The house survived the move almost entirely unscathed, Johnson said, noting a few cracks in the ceiling of the uppermost room. The front door can’t be accessed without a ladder, but once inside the allure of the home is obvious: multiple spaces, open staircases, large windows and original wood floors.
“Let them tell the story of the history,” Johnson said of the floors. “We can patch in some boards and it’ll be a great floor.”
Currently the museum sits along Northwest Boulevard, adjacent to City Park and northwest of the Coeur d’Alene Resort. During the summer, parking can be a challenge, Dahlgren said, and plans for later phases of the project include a dedicated parking lot behind the White house.
Jocelyn Whitfield-Babcock, the museum’s development director, said that while the current location is easy to spot when driving by, the new location will make more sense as a destination—and it will have great views too.
“The (museum) is on Northwest Boulevard, and so many people are driving by and seeing us, but what we’re making this into is, instead of making this an afterthought … it’s a destination,” Whitfield-Babcock said. “They’re getting in the car and they’re coming here, and it’s part of the plan.”
And, she said, the museum is certainly visible, being so close to McEuen Park, the library, Tubbs Hill and the Centennial Trail. Just standing in the parking lot for 20 minutes, she said she saw 10 to 12 people drive by just looking at the house.
The idea that a historic building will soon house a museum dedicated to history was not lost on Robert Singletary, the museum’s program and marketing director who, as part of his job, hosts walking tours of Coeur d’Alene.
“The idea of preservation is growing in this community,” he said. “There was an emphasis at the city, for a time, to develop, but I think you can have both: that balance between preservation and development. … Preservation in the long-run means economic development.”
Gibbs and Dixon highlighted the partnerships that made the move possible and that have enabled them to dream big in modernizing the museum. The City of Coeur d’Alene, the Tubbs Hill Foundation, Ignite CDA and others, including Mark Launder, who donated the house, have been enthusiastic in supporting the project and helping to make it happen, they said.
Still, though, the museum hums along. Back at the current museum, Dahlgren and volunteers will keep busy throughout the offseason before the museum re-opens as usual for its regular hours in April. The museum’s 50 volunteers log about 2,000 hours annually, Dahlgren said, updating archives, staffing the gift shop, sending out quarterly mailings and assisting people who wish to come in an access the archives, which anyone, Dahlgren said, is welcome to do year-round.

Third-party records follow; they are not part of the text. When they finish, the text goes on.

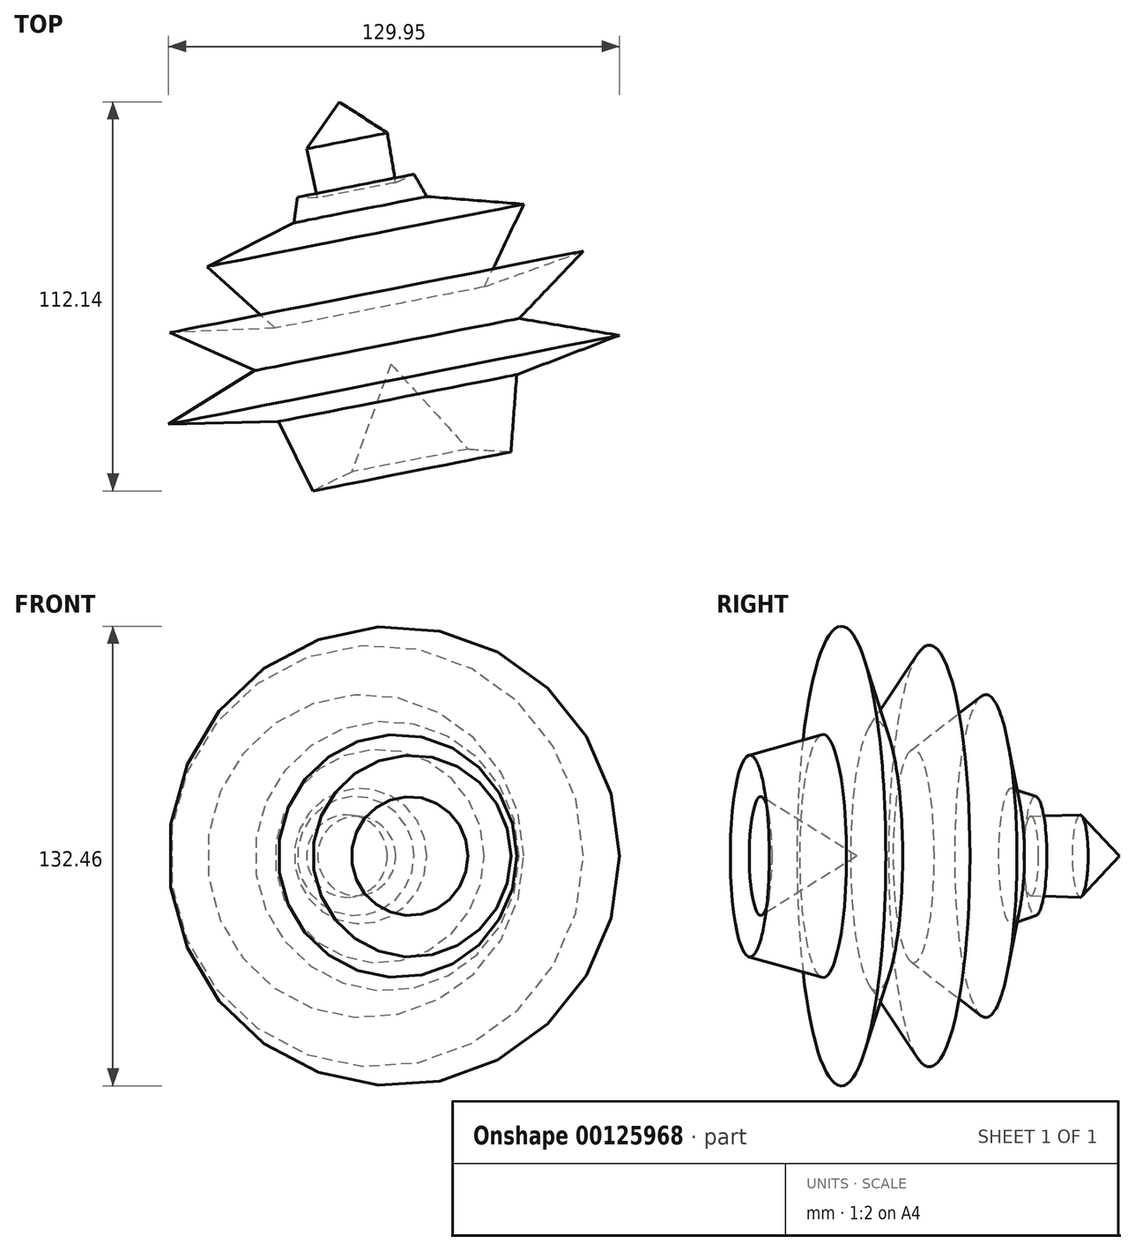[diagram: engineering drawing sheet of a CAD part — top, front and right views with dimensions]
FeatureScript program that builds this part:
annotation { "Feature Type Name" : "Feature", "Feature Type Description" : "" }
export const myFeature = defineFeature(function(context is Context, id is Id, definition is map)
    precondition{}
    {
        {
            var Q0;
            Q0=qCreatedBy(makeId("Top.planeOp"),FACE);
            var sketch = newSketch(context, id + "F0", { "sketchPlane" : qUnion([Q0])});
            skLineSegment(sketch, "E0", {"start": v(-24.31, 26.3) * mm, "end": v(-49.38, 13.66) * mm});
            skLineSegment(sketch, "E1", {"start": v(-49.38, 13.66) * mm, "end": v(-29.78, -4.05) * mm});
            skLineSegment(sketch, "E2", {"start": v(-29.78, -4.05) * mm, "end": v(-60.13, -5.37) * mm});
            skLineSegment(sketch, "E3", {"start": v(-60.13, -5.37) * mm, "end": v(-35.62, -16.3) * mm});
            skLineSegment(sketch, "E4", {"start": v(-35.62, -16.3) * mm, "end": v(-60.5, -31.76) * mm});
            skLineSegment(sketch, "E5", {"start": v(-60.5, -31.76) * mm, "end": v(-28.84, -31) * mm});
            skLineSegment(sketch, "E6", {"start": v(-28.84, -31) * mm, "end": v(-18.85, -50.98) * mm});
            skLineSegment(sketch, "E7", {"start": v(-18.85, -50.98) * mm, "end": v(-7.73, -45.52) * mm});
            skLineSegment(sketch, "E8", {"start": v(-7.73, -45.52) * mm, "end": v(3.58, -14.42) * mm});
            skLineSegment(sketch, "E9", {"start": v(3.58, -14.42) * mm, "end": v(-11.3, 61.16) * mm});
            skLineSegment(sketch, "E10", {"start": v(-11.3, 61.16) * mm, "end": v(-20.73, 47.6) * mm});
            skLineSegment(sketch, "E11", {"start": v(-20.73, 47.6) * mm, "end": v(-17.53, 33.46) * mm});
            skLineSegment(sketch, "E12", {"start": v(-17.53, 33.46) * mm, "end": v(-23.37, 33.64) * mm});
            skLineSegment(sketch, "E13", {"start": v(-23.37, 33.64) * mm, "end": v(-24.31, 26.3) * mm});
            skSolve(sketch);
        }
        {
            var Q0;
            Q0 = qSketchRegion(id + "F0", true);
            var Q1;
            Q1=sQuery(id+"F0.wireOp",EDGE,"E9");
            revolve(context, id + "F1", {"entities" : qUnion([Q0]), "axis" : qUnion([Q1]), "revolveType" : RevolveType.FULL});
        }
    });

The museum also has a 4,000-square-foot off-site storage facility with more exhibit materials, a space it will continue to operate after the move. But as it is now, the hallways are crowded, and Dahlgren is ready to have spaces where people can come and look through old maps, directories and other original documents with open tables dedicated to that purpose.
“Our programming is exceeding our ability to handle it with the current staff,” she said, referring to the walking tours, school visits, archivers and researchers who visit. “With the new building we would be able to have more of a presence, and our services could be more accessible to people.”